La libertà di espressione al centro del dibattito: tra censura e doppio standard
In un’epoca in cui la libertà di espressione viene spesso invocata e altrettanto frequentemente messa in discussione, due episodi hanno acceso i riflettori su come questa libertà venga interpretata e applicata in maniera differente a seconda dei contesti e delle personalità coinvolte. Da una parte, il caso di Antonio Scurati, scrittore di fama, la cui partecipazione è stata impedita in un programma televisivo, suscitando polemiche e dibattiti sull’opportunità di limitare la libera espressione di pensiero. Dall’altra, la vicenda di Incoronata Boccia, vice direttrice del Tg1, che ha sollevato un vespaio di polemiche per le sue dichiarazioni sull’aborto, definendolo ‘un delitto, non un diritto’.
La controversia nasce dalla percezione di un doppio standard nella valutazione delle opinioni, che sembra oscillare non in base a un criterio di rispetto o educazione, quanto piuttosto in funzione dell’orientamento politico o ideologico dell’emittente. Scurati, con la sua affermazione non offensiva ma sicuramente provocatoria, ha ricevuto un’ampia solidarietà, specie da ambienti culturali e politici di sinistra, che hanno visto nella decisione di escluderlo da un programma una forma di censura inaccettabile.
Libertà di opinione o libertà di partigianeria?
Il concetto di libertà di opinione sembra, quindi, subire una torsione quando entra in gioco la sfera pubblica e mediatica. Mentre per Scurati si è levato un coro quasi unanime contro la censura, per Boccia si sono aperte le porte di un attacco senza esclusione di colpi, spesso trascendendo il confine del rispetto personale. Questo scenario pone in evidenza una frattura nel discorso pubblico: la libertà di espressione viene difesa e celebrata solo quando l’opinione espressa si allinea a determinati ideali o appartenenze, mentre diventa soggetta a critica e ostracismo quando diverge.
Il dibattito si amplia se si considera la reazione dei media e di alcuni settori dell’opinione pubblica alle dichiarazioni di figure istituzionali o religiose, come nel caso di Papa Francesco, il cui pensiero su temi sensibili viene interpretato in maniera selettiva, a seconda dell’utile politico o mediatico che può essere tratto in determinati contesti. Questa selettività evidenzia una problematica più ampia riguardante la coerenza nell’applicazione dei principi di libertà di pensiero e parola.
Una questione di coerenza
La questione si complica ulteriormente quando si osserva come la stessa sinistra, che tradizionalmente si fa paladina della libertà di espressione, sembra cadere in contraddizione quando le opinioni espresse non collimano con il proprio credo o agenda politica. Questo atteggiamento selettivo nei confronti della libertà di opinione solleva interrogativi sulla sincerità e sull’universalità di tale principio, mettendo in luce una sorta di ‘libertà di uso di opinione’, condizionata da fattori esterni all’opinione stessa.

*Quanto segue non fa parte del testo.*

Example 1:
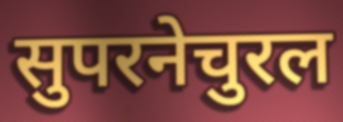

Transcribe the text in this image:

सुपरनेचुरल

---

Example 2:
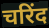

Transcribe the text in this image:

चरिंद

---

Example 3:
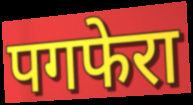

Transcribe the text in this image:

पगफेरा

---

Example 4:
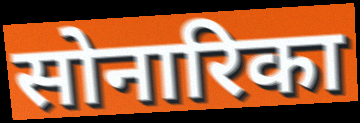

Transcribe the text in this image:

सोनारिका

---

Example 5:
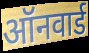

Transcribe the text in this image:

ऑनवार्ड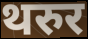
थरुर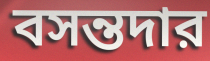
বসন্তদার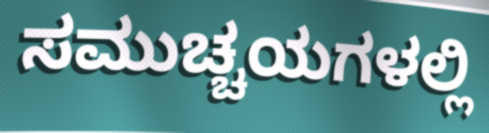
ಸಮುಚ್ಚಯಗಳಲ್ಲಿ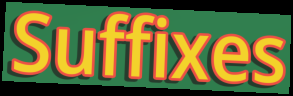
Suffixes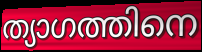
ത്യാഗത്തിനെ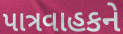
પાત્રવાહકનેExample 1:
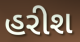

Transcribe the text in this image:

હરીશ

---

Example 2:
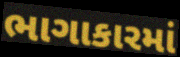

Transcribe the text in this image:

ભાગાકારમાં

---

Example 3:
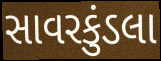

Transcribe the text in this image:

સાવરકુંડલા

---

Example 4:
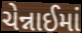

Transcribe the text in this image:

ચેન્નાઈમાં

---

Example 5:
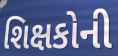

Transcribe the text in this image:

શિક્ષકોનીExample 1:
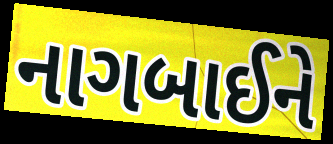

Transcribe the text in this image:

નાગબાઈને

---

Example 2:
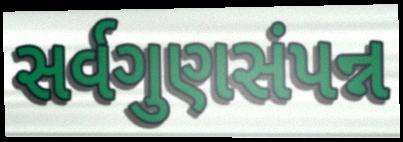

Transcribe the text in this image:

સર્વગુણસંપન્ન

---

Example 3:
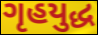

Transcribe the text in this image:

ગૃહયુદ્ધ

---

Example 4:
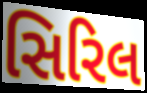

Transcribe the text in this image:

સિરિલ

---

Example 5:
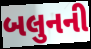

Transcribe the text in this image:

બલુનની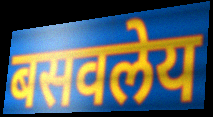
बसवलेय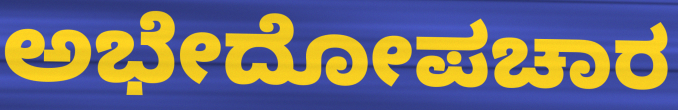
ಅಭೇದೋಪಚಾರ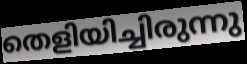
തെളിയിച്ചിരുന്നുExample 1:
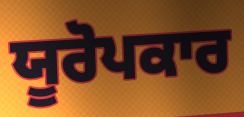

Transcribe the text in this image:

ਯੂਰੋਪਕਾਰ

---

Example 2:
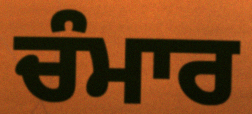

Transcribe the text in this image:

ਚੰਮਾਰ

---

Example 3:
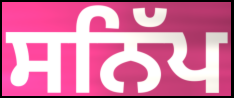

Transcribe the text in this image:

ਸਨਿੱਪ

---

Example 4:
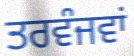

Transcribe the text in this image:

ਤਰਵੰਜਵਾਂ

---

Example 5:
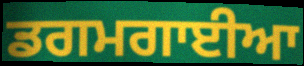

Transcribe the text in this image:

ਡਗਮਗਾਈਆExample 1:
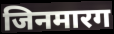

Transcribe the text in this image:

जिनमारग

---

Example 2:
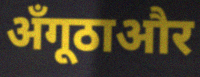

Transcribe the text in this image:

अँगूठाऔर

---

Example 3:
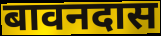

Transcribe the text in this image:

बावनदास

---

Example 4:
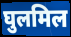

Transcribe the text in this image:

घुलमिल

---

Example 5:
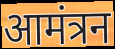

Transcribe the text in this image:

आमंत्रनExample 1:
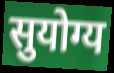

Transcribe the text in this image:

सुयोग्य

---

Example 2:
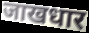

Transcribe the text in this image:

जाखधार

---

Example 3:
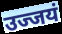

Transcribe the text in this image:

उज्जयं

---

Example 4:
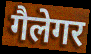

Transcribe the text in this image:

गैलेगर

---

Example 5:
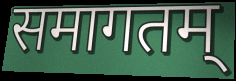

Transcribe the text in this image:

समागतम्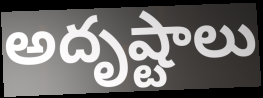
అదృష్టాలుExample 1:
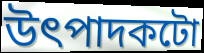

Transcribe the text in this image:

উৎপাদকটো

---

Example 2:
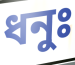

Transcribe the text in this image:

ধনুঃ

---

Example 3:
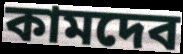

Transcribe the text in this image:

কামদেব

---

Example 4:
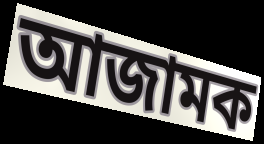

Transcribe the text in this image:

আজামক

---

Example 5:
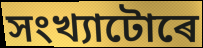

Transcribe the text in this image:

সংখ্যাটোৰে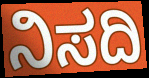
ನಿಸದಿ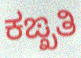
ಕಙ್ಖತಿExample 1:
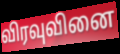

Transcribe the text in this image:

விரவுவினை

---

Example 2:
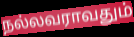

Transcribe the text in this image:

நல்லவராவதும்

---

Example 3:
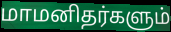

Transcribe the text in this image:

மாமனிதர்களும்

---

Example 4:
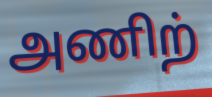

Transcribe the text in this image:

அணிற்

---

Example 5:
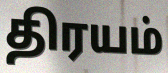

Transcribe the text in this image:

திரயம்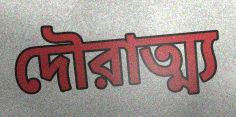
দৌরাত্ম্যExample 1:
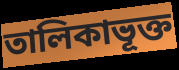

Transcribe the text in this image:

তালিকাভূক্ত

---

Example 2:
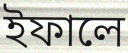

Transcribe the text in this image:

ইফালে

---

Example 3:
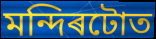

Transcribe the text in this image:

মন্দিৰটোত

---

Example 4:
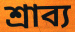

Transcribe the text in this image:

শ্ৰাব্য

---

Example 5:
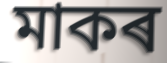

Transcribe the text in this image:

মাকৰ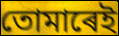
তোমাৰেই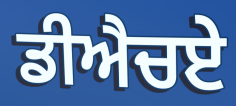
ਡੀਐਚਏ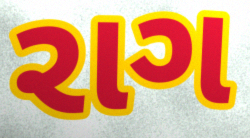
રાગ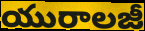
యురాలజీ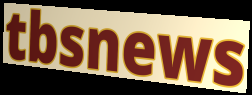
tbsnews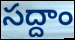
సద్దాంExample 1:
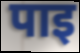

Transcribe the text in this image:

पाइ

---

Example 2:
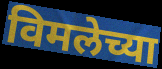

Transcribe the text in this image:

विमलेच्या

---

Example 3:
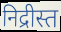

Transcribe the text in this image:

निद्रीस्त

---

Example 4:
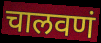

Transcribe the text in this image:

चालवणं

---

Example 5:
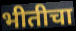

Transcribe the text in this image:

भीतीचाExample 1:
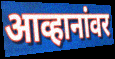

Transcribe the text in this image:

आव्हानांवर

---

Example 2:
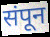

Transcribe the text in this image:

संपून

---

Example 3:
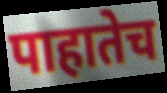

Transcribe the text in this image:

पाहातेच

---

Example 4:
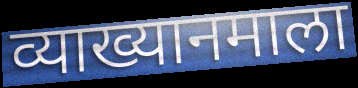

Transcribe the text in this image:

व्याख्यानमाला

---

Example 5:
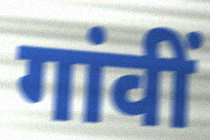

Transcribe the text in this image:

गांवीं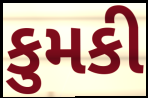
કુમકી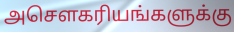
அசௌகரியங்களுக்குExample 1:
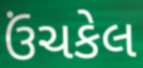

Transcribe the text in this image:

ઉંચકેલ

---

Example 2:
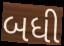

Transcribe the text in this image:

બધી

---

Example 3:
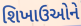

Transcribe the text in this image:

Il dibattito su questi temi, quindi, non si esaurisce nella difesa della libertà di espressione di individui o gruppi specifici, ma si allarga a considerare la necessità di una sua applicazione equa e non partigiana. Nell’era dell’informazione e dei social media, dove ogni dichiarazione può diventare virale e ogni opinione è soggetta a scrutinio pubblico, la sfida è mantenere un equilibrio tra il diritto alla libera espressione e il rispetto delle diverse sensibilità, senza cadere nella trappola del doppio standard o della censura, che sia essa esplicita o implicita.
La riflessione si estende quindi ben oltre i casi specifici di Scurati e Boccia, toccando le fondamenta stesse su cui si costruisce il dibattito pubblico in una società democratica. Il rispetto per la libertà di opinione, lontano dall’essere un concetto astratto, si rivela un pilastro fondamentale per il mantenimento di un dialogo costruttivo e aperto, capace di accogliere la diversità di pensiero senza sfociare nell’ostracismo o nella polarizzazione.